HADES, standing for High-fidelity Adaptive Deception and Emulation System, is scientist’s new answer to combating hackers. This anti-hacker system, rather than simply blocking the attack, uses an alternate reality to go a step further and actually feed the hackers with false information to make them think their attempt worked.


The aptly named HADES was developed by researchers at Sandia National Laboratories in the US. The system tricks the hackers into revealing their tools and methods by making them carry out the hack in an alternate reality, which basically clones the targeted environment the hacker wishes to enter.

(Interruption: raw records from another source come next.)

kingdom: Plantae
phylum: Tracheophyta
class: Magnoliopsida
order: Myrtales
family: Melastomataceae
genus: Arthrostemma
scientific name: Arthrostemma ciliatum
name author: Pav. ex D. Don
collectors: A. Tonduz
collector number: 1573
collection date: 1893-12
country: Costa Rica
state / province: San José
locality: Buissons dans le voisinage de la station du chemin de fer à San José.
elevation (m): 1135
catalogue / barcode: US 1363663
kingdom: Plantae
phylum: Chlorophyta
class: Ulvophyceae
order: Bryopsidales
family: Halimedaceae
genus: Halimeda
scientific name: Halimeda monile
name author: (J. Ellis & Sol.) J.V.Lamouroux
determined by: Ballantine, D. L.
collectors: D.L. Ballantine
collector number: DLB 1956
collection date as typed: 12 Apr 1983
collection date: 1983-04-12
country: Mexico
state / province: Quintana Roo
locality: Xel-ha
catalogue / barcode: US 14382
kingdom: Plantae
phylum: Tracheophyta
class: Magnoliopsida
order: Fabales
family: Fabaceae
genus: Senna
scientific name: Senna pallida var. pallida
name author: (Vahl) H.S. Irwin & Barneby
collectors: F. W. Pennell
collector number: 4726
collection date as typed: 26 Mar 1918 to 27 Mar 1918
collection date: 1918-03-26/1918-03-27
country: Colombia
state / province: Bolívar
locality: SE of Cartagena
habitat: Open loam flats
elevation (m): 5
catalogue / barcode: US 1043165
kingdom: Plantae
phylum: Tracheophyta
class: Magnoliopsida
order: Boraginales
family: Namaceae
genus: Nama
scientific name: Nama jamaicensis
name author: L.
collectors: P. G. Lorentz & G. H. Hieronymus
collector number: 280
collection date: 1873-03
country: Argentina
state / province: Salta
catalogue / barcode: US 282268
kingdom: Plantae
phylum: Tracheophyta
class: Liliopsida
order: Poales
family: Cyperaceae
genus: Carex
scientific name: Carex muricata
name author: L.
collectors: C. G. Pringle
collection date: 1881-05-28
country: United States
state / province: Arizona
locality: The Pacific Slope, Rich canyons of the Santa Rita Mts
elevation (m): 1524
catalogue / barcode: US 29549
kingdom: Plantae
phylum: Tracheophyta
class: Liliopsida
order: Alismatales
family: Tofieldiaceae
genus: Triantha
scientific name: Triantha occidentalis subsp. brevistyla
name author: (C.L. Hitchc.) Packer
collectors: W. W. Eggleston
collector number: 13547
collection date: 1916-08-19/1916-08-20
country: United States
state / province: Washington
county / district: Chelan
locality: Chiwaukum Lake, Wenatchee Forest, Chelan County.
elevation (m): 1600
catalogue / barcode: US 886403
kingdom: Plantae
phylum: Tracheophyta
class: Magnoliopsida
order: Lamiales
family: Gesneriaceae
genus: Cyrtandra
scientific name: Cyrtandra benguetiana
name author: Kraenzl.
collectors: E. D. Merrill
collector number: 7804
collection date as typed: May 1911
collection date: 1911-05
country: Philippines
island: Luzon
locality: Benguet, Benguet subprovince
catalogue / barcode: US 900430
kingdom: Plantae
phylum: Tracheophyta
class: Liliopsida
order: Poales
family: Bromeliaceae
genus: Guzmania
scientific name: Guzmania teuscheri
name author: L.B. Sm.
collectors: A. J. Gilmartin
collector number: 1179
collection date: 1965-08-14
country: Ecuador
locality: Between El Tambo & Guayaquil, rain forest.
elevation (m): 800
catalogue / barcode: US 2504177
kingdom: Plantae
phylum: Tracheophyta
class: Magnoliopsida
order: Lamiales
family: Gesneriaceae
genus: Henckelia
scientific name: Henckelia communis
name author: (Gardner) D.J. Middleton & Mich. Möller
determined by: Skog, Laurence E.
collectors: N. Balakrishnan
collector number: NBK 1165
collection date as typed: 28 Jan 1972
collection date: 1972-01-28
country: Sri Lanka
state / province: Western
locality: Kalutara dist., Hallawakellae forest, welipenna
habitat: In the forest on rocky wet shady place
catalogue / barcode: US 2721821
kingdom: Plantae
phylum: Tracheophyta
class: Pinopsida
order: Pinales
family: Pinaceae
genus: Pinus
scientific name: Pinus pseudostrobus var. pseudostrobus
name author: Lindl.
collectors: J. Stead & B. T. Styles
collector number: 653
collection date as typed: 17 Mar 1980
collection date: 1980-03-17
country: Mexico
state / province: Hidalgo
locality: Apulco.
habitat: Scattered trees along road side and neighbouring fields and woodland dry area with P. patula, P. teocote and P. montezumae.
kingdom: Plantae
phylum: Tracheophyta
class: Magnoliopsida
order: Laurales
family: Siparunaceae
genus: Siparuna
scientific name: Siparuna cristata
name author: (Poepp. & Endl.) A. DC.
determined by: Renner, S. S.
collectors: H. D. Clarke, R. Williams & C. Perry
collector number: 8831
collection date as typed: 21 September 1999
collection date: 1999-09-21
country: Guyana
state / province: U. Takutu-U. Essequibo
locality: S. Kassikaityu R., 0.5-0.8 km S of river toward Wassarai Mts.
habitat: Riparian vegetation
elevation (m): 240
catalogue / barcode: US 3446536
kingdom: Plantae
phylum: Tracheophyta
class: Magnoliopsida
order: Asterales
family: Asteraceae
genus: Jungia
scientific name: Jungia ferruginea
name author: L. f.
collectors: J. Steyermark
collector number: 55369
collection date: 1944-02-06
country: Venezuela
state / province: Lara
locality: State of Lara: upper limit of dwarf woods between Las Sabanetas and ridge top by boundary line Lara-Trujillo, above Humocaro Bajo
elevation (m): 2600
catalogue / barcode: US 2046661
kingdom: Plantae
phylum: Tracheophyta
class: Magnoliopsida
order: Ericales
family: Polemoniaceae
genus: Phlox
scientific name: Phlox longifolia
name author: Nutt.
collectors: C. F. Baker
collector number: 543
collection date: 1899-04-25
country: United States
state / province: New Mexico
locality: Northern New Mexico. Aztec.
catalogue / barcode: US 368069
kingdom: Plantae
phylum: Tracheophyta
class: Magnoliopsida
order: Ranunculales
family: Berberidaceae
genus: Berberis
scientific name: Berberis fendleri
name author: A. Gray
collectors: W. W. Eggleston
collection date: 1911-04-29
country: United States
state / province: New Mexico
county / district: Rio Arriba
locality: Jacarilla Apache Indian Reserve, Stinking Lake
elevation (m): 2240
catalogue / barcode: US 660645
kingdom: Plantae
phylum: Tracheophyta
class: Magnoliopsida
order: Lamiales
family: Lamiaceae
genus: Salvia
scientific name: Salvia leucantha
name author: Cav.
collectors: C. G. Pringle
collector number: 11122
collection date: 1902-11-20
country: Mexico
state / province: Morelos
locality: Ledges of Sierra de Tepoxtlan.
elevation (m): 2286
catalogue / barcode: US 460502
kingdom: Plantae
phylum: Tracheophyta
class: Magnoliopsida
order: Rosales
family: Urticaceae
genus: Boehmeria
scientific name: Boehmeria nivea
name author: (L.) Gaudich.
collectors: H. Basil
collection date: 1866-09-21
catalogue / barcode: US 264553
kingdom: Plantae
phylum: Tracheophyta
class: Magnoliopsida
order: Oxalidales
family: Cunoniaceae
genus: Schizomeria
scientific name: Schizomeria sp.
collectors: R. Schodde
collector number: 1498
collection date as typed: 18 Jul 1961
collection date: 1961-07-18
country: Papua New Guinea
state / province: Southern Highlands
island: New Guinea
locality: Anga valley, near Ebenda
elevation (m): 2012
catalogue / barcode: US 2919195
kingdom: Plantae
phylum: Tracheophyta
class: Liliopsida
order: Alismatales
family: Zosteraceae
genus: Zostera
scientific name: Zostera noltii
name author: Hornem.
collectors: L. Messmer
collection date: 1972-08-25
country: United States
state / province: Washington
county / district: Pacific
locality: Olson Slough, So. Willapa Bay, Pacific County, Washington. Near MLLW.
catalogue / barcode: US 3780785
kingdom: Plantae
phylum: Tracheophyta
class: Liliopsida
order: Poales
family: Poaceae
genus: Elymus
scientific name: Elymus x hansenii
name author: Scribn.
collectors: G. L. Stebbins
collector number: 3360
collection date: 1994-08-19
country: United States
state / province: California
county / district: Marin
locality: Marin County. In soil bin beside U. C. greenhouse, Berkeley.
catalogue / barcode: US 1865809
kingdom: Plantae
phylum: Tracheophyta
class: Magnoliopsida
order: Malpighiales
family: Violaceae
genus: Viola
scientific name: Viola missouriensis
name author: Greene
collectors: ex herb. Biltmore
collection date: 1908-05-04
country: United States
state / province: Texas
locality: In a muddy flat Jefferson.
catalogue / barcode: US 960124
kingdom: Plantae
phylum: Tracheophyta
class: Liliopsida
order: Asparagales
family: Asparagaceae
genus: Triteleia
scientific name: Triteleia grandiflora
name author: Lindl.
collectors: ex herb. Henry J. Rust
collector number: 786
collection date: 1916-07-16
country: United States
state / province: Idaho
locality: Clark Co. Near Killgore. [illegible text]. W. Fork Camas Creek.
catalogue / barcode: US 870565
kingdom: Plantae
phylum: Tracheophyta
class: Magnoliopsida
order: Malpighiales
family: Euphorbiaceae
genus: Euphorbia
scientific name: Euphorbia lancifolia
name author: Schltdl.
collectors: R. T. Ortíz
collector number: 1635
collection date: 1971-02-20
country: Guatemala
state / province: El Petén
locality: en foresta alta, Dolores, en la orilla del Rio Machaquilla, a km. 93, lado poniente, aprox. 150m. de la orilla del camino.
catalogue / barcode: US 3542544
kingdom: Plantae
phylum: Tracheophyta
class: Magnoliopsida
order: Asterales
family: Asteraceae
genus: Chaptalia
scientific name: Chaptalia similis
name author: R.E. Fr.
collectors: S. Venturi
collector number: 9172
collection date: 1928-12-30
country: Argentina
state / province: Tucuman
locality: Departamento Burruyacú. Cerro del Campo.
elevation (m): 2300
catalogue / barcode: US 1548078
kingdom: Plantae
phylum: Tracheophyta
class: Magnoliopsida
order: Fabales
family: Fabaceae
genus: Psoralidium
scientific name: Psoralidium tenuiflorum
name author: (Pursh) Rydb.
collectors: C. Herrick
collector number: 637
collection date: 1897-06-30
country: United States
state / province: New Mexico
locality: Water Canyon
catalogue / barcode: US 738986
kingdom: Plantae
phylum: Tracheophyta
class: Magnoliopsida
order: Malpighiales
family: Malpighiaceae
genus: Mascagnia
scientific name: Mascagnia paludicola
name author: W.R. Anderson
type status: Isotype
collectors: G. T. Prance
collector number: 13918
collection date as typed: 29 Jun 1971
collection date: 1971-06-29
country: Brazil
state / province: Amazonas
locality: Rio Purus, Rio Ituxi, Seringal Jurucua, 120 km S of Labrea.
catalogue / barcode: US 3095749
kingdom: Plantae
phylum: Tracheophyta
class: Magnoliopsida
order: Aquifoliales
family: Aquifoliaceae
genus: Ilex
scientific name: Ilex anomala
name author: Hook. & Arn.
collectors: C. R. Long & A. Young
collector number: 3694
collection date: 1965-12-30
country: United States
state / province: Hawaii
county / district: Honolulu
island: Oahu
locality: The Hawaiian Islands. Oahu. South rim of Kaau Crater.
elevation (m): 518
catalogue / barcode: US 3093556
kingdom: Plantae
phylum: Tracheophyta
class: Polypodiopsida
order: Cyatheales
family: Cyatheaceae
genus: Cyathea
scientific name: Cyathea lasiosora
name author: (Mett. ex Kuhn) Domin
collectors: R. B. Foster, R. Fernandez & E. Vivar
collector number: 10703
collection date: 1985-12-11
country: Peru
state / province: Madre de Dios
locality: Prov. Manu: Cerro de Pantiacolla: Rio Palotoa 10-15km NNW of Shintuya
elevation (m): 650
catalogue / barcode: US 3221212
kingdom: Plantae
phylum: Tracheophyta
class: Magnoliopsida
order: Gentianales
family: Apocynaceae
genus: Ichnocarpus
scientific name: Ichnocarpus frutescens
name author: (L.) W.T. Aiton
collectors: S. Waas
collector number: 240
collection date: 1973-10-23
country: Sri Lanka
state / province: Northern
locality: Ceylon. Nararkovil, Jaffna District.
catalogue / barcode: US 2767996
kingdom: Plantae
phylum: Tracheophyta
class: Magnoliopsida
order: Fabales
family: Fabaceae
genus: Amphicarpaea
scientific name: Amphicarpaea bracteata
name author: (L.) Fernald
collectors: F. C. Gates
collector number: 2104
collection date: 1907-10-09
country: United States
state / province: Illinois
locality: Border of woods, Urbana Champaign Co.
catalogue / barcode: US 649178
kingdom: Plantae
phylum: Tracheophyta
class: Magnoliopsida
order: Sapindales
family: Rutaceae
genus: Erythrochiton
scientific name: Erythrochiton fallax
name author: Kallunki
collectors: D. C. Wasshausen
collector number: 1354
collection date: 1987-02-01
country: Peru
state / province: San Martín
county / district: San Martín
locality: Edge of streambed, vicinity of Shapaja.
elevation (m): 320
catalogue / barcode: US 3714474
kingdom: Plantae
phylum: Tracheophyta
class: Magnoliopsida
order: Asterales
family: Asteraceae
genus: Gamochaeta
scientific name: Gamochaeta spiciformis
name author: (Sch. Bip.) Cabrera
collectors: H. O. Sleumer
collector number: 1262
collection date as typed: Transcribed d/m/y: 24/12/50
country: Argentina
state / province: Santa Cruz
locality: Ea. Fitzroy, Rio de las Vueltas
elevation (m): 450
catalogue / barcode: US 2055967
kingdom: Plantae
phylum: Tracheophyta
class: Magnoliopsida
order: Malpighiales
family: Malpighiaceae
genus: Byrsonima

Along with helping organizations protect their data, this will help the experts understand and combat the increasingly sophisticated hacking techniques that are being developed these days.


"Simply kicking a hacker out is next-to-useless. The hacker has asymmetry on his side; we have to guard a hundred possible entry points and a hacker only needs to penetrate one to get in," said researcher Vince Urias, who along with his team, created HADES, in a statement.


He further went on to explain that a hacker may have discovered and sent off over a year’s worth of false data before they realize that something’s wrong.


“And then the adversary must check all data obtained from us because they don’t know when we started falsifying,” he said. And it is at this point where the hacker’s tools and techniques are revealed as they work on separating fact from fiction.


However, HADES is not without its faults. While simple deceptive environments may be carried out on a small computer, large and complex ones cannot be done without huge memory resources and require more CPU.

Still, it is a breakthrough that has already allowed security experts to locate malware introduced into a system and is capable of active attack, and US Department of Homeland Security is already working with Sandia for deploying it.